A new wearable device developed by scientists from Cornell University is able to capture a person's facial expressions using a sonar and reproduce them as a digital avatar. Avoiding cameras could mitigate privacy concerns.
EarIO, this is the name of the device, is hyper simple. It consists of an earphone with a microphone and a speaker on each side, and can be connected to any normal earphone. Loudspeakers play sound pulses outside the range of human hearing, and their echoes are picked up by microphones, just like sonar works.
The echo profiles change depending on facial expressions: for this reason, appropriately trained algorithms recognize the variations received from the sonar and translate them into images.
EarlO, sonar that “sees” things from sounds
“Thanks to the power of artificial intelligence, our algorithm builds intricate connections between muscle movement and facial expressions that humans cannot perceive,” he says Ke Li, one of the study's co-authors. “It can be used to extract very complex information: that of the entire front of the face.” The research was published in the journal Proceedings of the Association for Computing Machinery on Interactive, Mobile, Wearable and Ubiquitous Technologies. And I link it to you here.

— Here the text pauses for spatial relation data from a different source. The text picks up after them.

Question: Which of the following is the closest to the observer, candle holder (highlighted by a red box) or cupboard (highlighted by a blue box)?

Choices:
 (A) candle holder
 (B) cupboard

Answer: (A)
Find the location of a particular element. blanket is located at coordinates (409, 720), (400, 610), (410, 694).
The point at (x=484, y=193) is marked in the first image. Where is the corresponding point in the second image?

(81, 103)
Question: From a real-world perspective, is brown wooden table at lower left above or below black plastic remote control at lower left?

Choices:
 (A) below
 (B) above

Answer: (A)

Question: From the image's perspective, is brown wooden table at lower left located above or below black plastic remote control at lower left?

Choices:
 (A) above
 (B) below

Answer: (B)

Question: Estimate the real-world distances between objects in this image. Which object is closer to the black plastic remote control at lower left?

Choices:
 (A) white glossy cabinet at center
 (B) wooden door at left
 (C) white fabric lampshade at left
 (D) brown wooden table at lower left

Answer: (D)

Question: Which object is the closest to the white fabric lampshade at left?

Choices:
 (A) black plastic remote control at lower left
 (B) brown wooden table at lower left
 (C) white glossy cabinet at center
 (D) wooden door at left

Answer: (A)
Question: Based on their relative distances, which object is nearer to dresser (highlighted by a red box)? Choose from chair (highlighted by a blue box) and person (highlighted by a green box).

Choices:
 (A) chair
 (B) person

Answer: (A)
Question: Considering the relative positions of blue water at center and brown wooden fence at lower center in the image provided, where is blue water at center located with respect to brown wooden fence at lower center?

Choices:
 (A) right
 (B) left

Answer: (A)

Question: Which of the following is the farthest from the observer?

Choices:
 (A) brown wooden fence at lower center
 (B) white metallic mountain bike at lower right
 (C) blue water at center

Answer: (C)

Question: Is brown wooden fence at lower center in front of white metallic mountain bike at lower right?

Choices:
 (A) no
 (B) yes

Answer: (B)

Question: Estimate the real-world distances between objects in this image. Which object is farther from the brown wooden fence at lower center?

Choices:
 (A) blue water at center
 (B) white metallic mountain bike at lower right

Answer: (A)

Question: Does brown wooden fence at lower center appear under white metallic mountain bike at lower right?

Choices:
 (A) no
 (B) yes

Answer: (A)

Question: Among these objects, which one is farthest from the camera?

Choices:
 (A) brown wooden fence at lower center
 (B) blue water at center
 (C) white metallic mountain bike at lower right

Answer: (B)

The team tested EarIO sonar on 16 participants, running the algorithm on a regular smartphone. And the device was able to reconstruct facial expressions as a normal camera/video camera could. Background noises such as wind, talking or street noise did not interfere in the slightest with its ability to register faces.
Technology from 007
The researchers point out that sonar has several advantages over using one camera. Acoustic data consumes much less energy and processing capacity, allowing you to use smaller and lighter devices. Cameras can also collect a lot of additional personal information that users may not want to share, so sonar may be safer.
Of course, flying with my imagination I imagine a technology like this silently "stuck" in a normal earphone, and I think it can remotely transmit lip movements and expressions also for surveillance purposes. This time, however, I see more practical uses for it.
Which? First of all, those in the gaming sector: a practical way to replicate physical facial expressions on a digital avatar for games, virtual reality or the metaverse. Now the team is working to exclude other interferences, such as when the user turns his head, and simplify the training system for the AI algorithm.
We'll see. That is, to hear. In short, you understand.